- [Kutipan pilihan]:
■ ■ ■ ■ ■ ■ ■
Jalan Panjang Zine di Berbagai Kancah

Sebagian besar definisi zine mencakup fakta bahwa zine bersirkulasi kecil, diterbitkan sendiri, dan seringkali murah atau gratis. Secara umum hal itu memang benar adanya, meskipun ini lebih kepada sebuah pedoman ketimbang aturan. Aspek terpenting dari sebuah zine umumnya adalah bahwa publikasi tersebut diidentifikasikan sebagai satu. Banyak pembuat zine akan mengatakan zine adalah tentang komunitas sebagai produk, dan mengidentifikasi zine dengan membedakannya dari komik, jurnal sastra, situs web, dan jenis publikasi independen lainnya.
■ ■ ■ ■ ■ ■ ■
[Data titik kunci manusia]

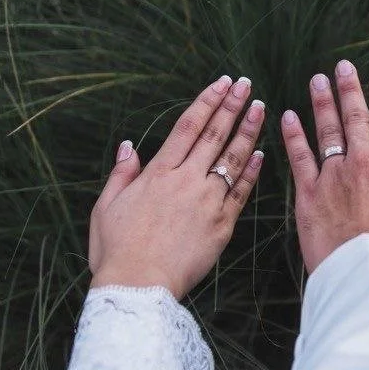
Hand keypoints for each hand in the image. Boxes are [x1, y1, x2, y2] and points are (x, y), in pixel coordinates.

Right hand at [88, 75, 265, 299]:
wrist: (139, 286)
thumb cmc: (116, 251)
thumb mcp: (106, 207)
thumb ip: (121, 174)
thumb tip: (129, 146)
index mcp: (157, 173)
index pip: (187, 127)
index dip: (207, 102)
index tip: (221, 83)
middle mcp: (186, 181)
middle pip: (214, 135)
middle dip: (232, 106)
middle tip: (246, 84)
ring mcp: (207, 202)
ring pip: (233, 159)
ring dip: (248, 131)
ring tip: (260, 108)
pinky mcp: (222, 226)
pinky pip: (241, 192)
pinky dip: (252, 171)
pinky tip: (262, 153)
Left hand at [280, 60, 368, 281]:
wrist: (368, 279)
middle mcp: (366, 164)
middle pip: (357, 118)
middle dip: (349, 89)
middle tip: (342, 67)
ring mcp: (335, 176)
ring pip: (326, 130)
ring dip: (322, 102)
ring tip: (317, 80)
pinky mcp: (308, 193)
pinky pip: (299, 156)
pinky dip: (293, 134)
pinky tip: (288, 116)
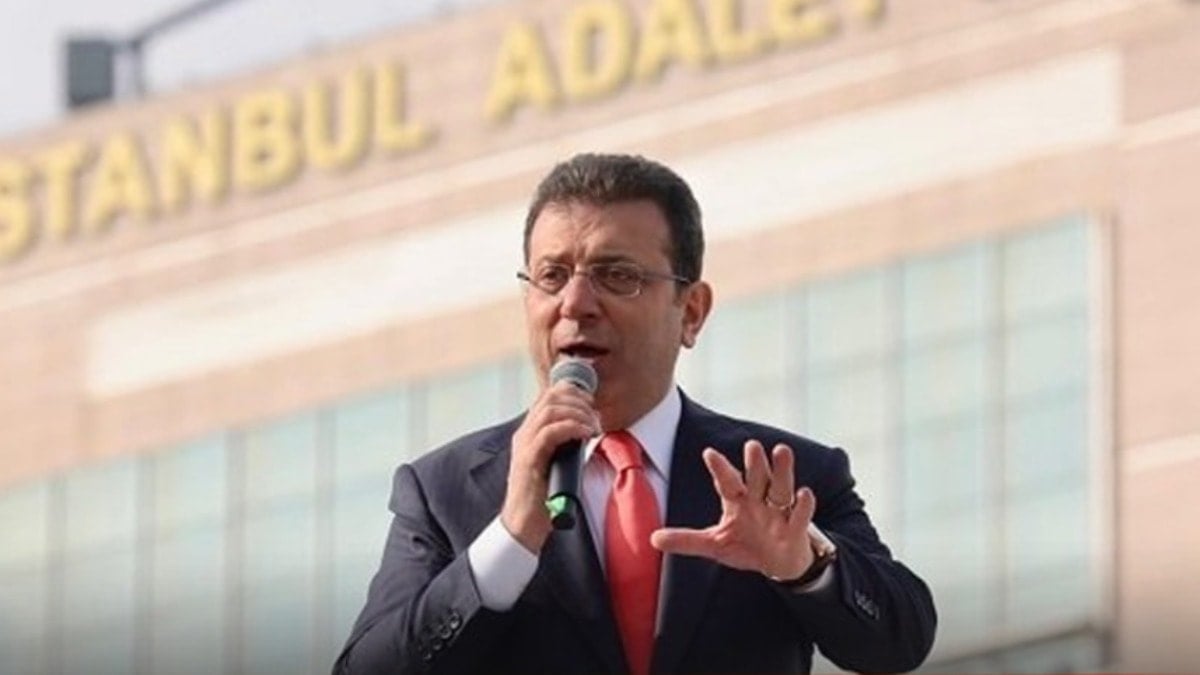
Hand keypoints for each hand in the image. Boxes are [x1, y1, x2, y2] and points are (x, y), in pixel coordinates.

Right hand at [502, 381, 600, 553]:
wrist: (523, 525)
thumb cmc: (543, 498)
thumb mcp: (557, 463)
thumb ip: (567, 444)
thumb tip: (589, 430)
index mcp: (529, 433)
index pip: (548, 396)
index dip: (572, 392)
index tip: (591, 402)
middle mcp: (524, 435)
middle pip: (550, 398)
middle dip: (578, 401)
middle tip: (595, 416)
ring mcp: (524, 446)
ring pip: (550, 411)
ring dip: (578, 413)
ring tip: (593, 426)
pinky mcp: (528, 461)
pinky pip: (549, 433)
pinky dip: (571, 427)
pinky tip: (585, 434)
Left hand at [650, 440, 816, 580]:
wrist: (779, 563)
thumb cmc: (746, 546)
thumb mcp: (715, 545)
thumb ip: (687, 541)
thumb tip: (653, 539)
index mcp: (737, 502)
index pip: (727, 482)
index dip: (720, 469)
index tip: (709, 453)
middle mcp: (759, 500)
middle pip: (756, 478)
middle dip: (754, 463)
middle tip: (751, 445)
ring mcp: (779, 512)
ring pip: (780, 487)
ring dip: (781, 470)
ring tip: (781, 450)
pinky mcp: (796, 528)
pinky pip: (800, 514)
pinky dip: (803, 504)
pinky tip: (804, 492)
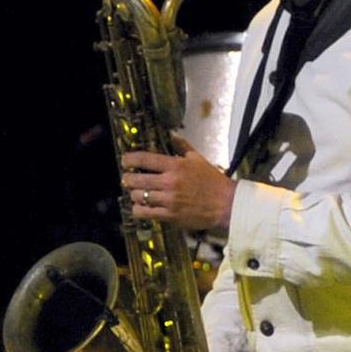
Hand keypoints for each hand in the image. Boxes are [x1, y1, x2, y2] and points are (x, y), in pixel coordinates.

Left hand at [118, 135, 234, 231]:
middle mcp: (170, 182)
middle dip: (128, 179)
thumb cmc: (213, 182)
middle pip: (137, 179)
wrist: (225, 205)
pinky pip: (145, 213)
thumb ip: (182, 147)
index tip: (125, 161)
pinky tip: (140, 207)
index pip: (145, 159)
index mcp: (176, 166)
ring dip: (134, 195)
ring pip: (138, 197)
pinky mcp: (170, 216)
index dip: (130, 159)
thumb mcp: (198, 159)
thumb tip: (172, 135)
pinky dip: (138, 210)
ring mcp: (169, 200)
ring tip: (135, 193)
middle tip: (127, 179)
■ ■ ■ ■ ■ ■ ■
- [Kerjakan berikut ini]:
[1] Menurut kutipan tentang zine, hal apa saja yang dicakup oleh sebagian besar definisi zine?
[2] Salin dengan tepat bagian kutipan tentang zine yang dibuka dengan kata-kata "Sebagian besar definisi" dan ditutup dengan "publikasi independen lainnya.".

- [Jawaban kegiatan]:
[1] Zine bersirkulasi kecil, diterbitkan sendiri, dan seringkali murah atau gratis.

[2]
Sebagian besar definisi zine mencakup fakta bahwa zine bersirkulasi kecil, diterbitkan sendiri, dan seringkali murah atau gratis. Secara umum hal itu memang benar adanya, meskipun ini lebih kepada sebuah pedoman ketimbang aturan. Aspek terpenting dari sebuah zine umumnya adalah bahwa publikasi tersebut diidentifikasikan sebagai satu. Banyak pembuat zine akan mengatakan zine adalah tentang komunitas sebagai produk, dan mengidentifikasi zine dengan membedakannya dari komik, jurnal sastra, situs web, dan jenis publikasi independen lainnya.